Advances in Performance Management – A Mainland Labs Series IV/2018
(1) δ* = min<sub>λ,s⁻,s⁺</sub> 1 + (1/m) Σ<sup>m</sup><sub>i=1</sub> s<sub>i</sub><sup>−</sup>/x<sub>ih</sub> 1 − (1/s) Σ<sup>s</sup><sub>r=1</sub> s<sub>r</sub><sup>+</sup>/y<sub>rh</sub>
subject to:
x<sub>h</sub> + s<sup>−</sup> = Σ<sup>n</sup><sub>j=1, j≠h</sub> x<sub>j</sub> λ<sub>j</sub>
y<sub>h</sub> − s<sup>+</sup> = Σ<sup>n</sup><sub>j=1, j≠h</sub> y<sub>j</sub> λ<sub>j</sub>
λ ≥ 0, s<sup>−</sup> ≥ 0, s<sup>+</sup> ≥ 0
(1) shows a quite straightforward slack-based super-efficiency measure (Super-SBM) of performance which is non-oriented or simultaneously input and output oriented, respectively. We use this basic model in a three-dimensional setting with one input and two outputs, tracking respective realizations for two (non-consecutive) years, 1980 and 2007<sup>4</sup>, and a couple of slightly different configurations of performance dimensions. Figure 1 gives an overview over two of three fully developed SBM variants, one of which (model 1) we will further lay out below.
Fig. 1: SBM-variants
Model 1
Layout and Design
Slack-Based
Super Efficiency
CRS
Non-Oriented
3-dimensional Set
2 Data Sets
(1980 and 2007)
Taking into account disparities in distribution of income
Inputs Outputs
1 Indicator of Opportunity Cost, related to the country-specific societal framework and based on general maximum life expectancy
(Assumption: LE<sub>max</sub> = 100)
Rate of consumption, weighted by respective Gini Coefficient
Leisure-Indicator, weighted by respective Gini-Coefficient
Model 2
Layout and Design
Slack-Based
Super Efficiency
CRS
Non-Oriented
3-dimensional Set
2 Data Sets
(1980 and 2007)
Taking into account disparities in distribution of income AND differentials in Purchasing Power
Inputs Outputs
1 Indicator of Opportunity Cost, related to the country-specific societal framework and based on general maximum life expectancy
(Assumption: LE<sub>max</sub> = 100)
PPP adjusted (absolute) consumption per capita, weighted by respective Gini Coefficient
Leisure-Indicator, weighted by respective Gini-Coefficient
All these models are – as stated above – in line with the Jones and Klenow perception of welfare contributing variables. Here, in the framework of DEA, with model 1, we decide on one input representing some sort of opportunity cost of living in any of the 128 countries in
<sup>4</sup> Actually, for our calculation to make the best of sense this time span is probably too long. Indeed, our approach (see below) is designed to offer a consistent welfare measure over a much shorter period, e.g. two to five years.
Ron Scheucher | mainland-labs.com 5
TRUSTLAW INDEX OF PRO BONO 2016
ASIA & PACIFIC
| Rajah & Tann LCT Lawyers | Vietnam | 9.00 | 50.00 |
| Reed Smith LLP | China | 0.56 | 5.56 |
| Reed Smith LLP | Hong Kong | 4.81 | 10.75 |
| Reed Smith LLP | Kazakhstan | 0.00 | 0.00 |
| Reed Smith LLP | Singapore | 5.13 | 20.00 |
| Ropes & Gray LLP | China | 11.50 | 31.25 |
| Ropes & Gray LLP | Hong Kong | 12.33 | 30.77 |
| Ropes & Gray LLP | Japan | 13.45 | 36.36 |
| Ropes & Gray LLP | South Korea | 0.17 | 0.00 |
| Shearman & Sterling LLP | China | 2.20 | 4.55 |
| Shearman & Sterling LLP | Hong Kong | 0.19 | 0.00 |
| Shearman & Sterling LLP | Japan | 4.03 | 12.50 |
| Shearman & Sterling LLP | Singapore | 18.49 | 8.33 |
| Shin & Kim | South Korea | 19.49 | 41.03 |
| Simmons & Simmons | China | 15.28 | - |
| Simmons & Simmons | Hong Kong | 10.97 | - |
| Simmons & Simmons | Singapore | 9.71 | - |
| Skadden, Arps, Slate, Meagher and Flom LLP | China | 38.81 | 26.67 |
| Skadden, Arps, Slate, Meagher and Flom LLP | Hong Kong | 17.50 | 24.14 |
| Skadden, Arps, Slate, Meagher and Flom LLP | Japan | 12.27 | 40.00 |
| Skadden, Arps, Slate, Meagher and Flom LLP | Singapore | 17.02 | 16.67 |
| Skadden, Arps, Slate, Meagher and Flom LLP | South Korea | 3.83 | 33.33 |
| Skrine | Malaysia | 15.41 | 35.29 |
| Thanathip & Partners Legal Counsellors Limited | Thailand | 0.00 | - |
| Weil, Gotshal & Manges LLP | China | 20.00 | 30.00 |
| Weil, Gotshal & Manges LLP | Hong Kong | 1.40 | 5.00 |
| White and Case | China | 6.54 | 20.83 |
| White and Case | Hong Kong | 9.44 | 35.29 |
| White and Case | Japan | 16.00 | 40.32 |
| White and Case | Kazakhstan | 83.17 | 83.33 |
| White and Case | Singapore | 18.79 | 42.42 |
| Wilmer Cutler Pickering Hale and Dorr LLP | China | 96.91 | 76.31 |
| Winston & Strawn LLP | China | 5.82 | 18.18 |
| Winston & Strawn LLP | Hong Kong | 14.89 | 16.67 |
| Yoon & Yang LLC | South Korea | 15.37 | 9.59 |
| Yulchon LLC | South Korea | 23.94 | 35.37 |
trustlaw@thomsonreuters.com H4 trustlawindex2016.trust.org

________________

WHAT YOU NEED TO DO:
Would you return all lines from the preceding listing that contain the word "Case"?

ANSWER:
| White and Case | China | 6.54 | 20.83 |
| White and Case | Hong Kong | 9.44 | 35.29 |
| White and Case | Japan | 16.00 | 40.32 |
| White and Case | Kazakhstan | 83.17 | 83.33 |
| White and Case | Singapore | 18.79 | 42.42 |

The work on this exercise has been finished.